Curtailing Evil

I saw the Wakefield Cycle last night.

Actually, it was only part of the Wakefield Cycle, as the whole thing would take an entire day. At least.

As it was, the Mystery Plays last for four hours. Four long, cold hours.

These were the mystery plays performed by the guilds during the fifteenth century celebrations of Corpus Christi. The stories tell the Creation of the World through the Resurrection of Christ, and The Final Judgment. The drama department at my school decided to put on a selection of these plays during our Lenten season.

Some of the plays were thoughtful, some were just strange, and some were absolutely hilarious.

Not necessarily on purpose either – some medieval mindsets do not cross time very well – but because of some strange ideas and clumsy stage accidents.

(I had been holding the record for clumsy. The other night I slipped and fell down the stairs, breaking a beer bottle, [empty,] my little toe, [pain!] and possibly my dignity [whimper]. And lest you think the beer had anything to do with the fall, I promise you I am just awkward!

But now I think Satan might take the record for awesome awkward accidents.)

To begin, “God” looked like an AztecVaderOod.
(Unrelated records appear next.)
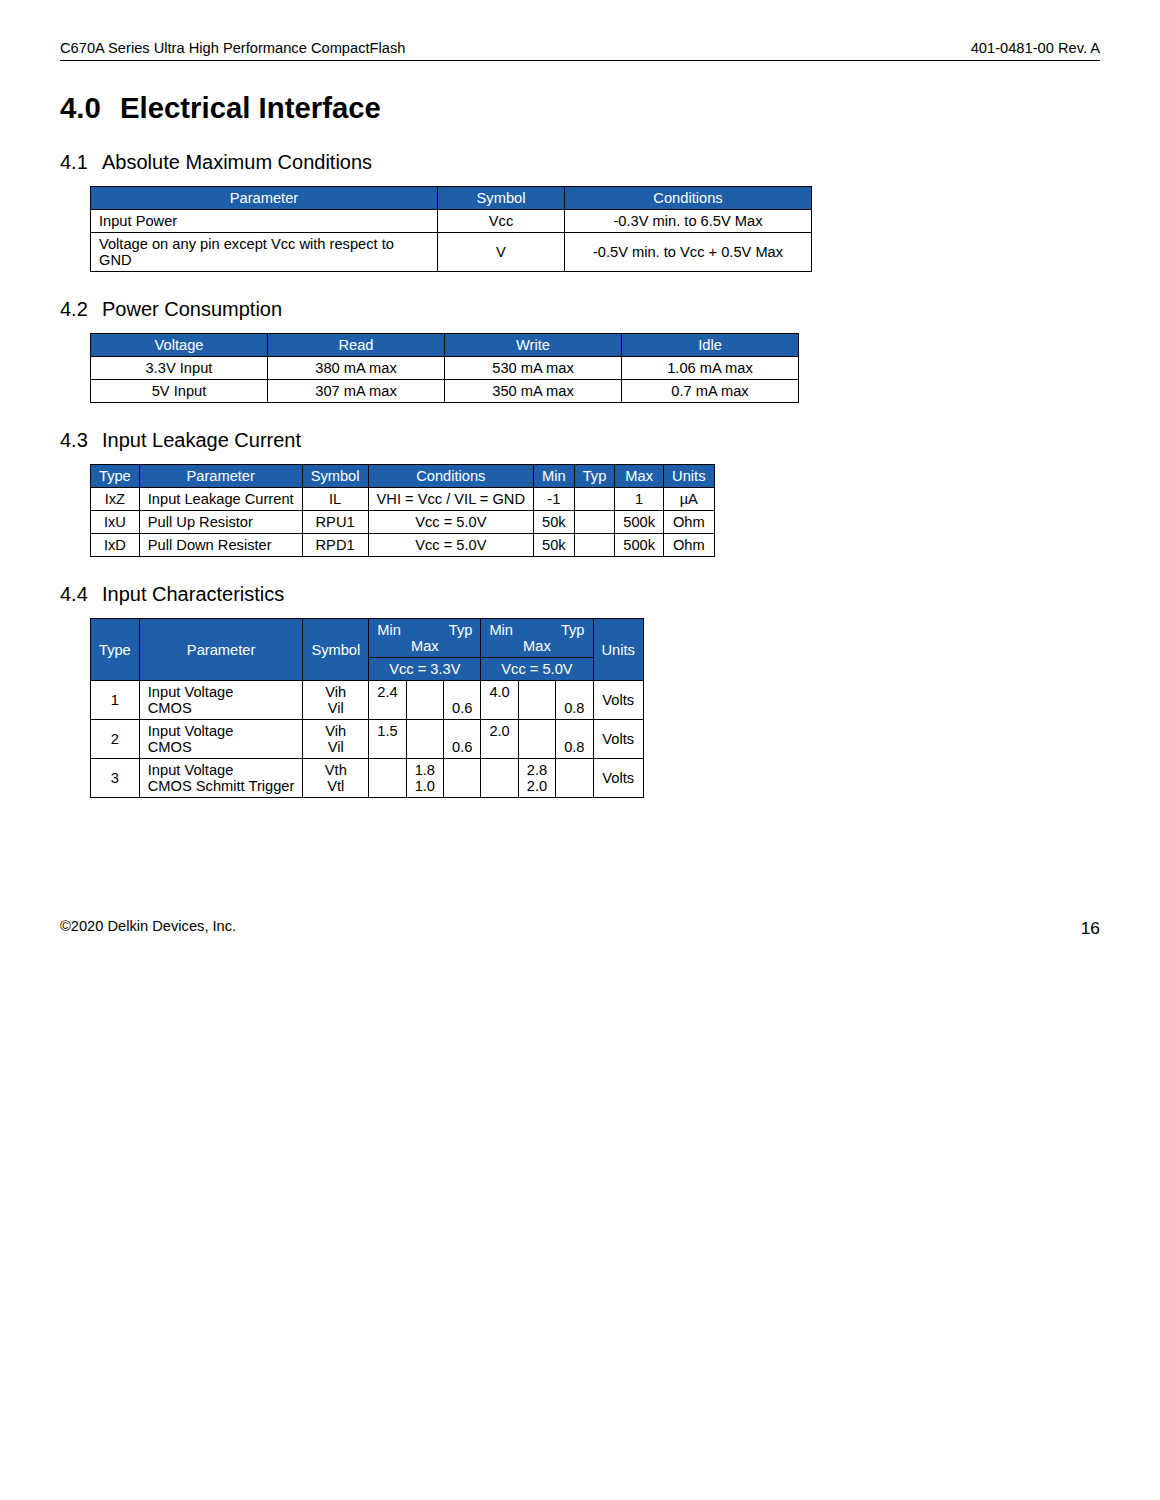C670A Series Ultra High Performance CompactFlash 401-0481-00 Rev. A
4.0 Electrical Interface
4.1 Absolute Maximum Conditions
| Parameter | Symbol | Conditions |
| --- | --- | --- |
| Input Power | Vcc | -0.3V min. to 6.5V Max |
| Voltage on any pin except Vcc with respect to GND | V | -0.5V min. to Vcc + 0.5V Max |
4.2 Power Consumption
| Voltage | Read | Write | Idle |
| --- | --- | --- | --- |
| 3.3V Input | 380 mA max | 530 mA max | 1.06 mA max |
| 5V Input | 307 mA max | 350 mA max | 0.7 mA max |
4.3 Input Leakage Current
| Type | Parameter | Symbol | Conditions | Min | Typ | Max | Units |
| --- | --- | --- | --- | --- | --- | --- | --- |
| IxZ | Input Leakage Current | IL | VHI = Vcc / VIL = GND | -1 | | 1 | µA |
| IxU | Pull Up Resistor | RPU1 | Vcc = 5.0V | 50k | | 500k | Ohm |
| IxD | Pull Down Resister | RPD1 | Vcc = 5.0V | 50k | | 500k | Ohm |
4.4 Input Characteristics
| Type | Parameter | Symbol | Min Typ Max | Min Typ Max | Units |
| --- | --- | --- | --- | --- | --- |
| Vcc = 3.3V | Vcc = 5.0V |
| 1 | Input Voltage CMOS | Vih Vil | 2.4 | | 0.6 | 4.0 | | 0.8 | Volts |
| 2 | Input Voltage CMOS | Vih Vil | 1.5 | | 0.6 | 2.0 | | 0.8 | Volts |
| 3 | Input Voltage CMOS Schmitt Trigger | Vth Vtl | | 1.8 1.0 | | | 2.8 2.0 | | Volts |
©2020 Delkin Devices, Inc. 16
Granted, how else can you portray God the Father on a stage set?

But the Lucifer decided to reveal himself in all his  . . . brilliance. As he declared himself equal to God, Lucifer ripped off his white angel pajamas to enlighten the world with a sparkly, shimmering, three-piece jazz suit. Complete with a top hat. Sparkling top hat, of course.

But the best, best, BEST part – I dare any other stage play to top this moment – came when Satan put on his snakey-dragon appearance to go tempt Eve. Wearing a sneak head and trailing the long (shiny) snake body, Satan oozed out of the Trap Door of Hell.

He was so intent on reaching that weak woman, that he failed notice his tail. Stuck in the Trap Door.

Spewing poisonous words, Satan crept forward . . . only to be jerked to a standstill as he reached the length of his serpent body.

And the actor handled himself well, restraining any demonic fury and merely stomping loudly on the stage in an effort to get his minions to reopen the Pathway to Hell and release his errant appendage.

Eventually the stomping worked, but by then the actor had adjusted to his limited range of motion and was walking back forth between Eve and Hell. He did not realize that The Trap Door had been opened as he seductively withdrew from the Woman.

And stepped backwards into Hell and tumbled down.

 

 

I don’t think the Old Testament quite recovered from that Fall.

Now, why didn’t God think of that?

It was the ultimate failsafe for curtailing evil!

 

None of this was planned. We could tell by the way the stage hands were giggling fit to die.

 

 

We concluded our fun by throwing things at Pilate, who was Evil and a Mohammad worshiper. Popcorn was provided for our tossing pleasure, but it did not reach very far onto stage. And we were fresh out of rotten fruit.

But we did have twizzlers.

I think my twizzler was the only thing to hit Pilate all night. The thing remained on stage all through the Last Supper and the Washing of the Feet – where the disciples stared at it morosely – until it disappeared sometime during the Crucifixion.

And because the same actor who played Satan had played Pilate, we assumed that it would be okay to throw things at Satan during the Last Judgement. Only, it was thrown  a hairbreadth too late, and the twizzler became caught in the Trap Door, sticking up out of Hell like one desperate, clawing finger.

The Damned Twizzler

And great times were had by all, at the Marvelous Misadventures of Wakefield!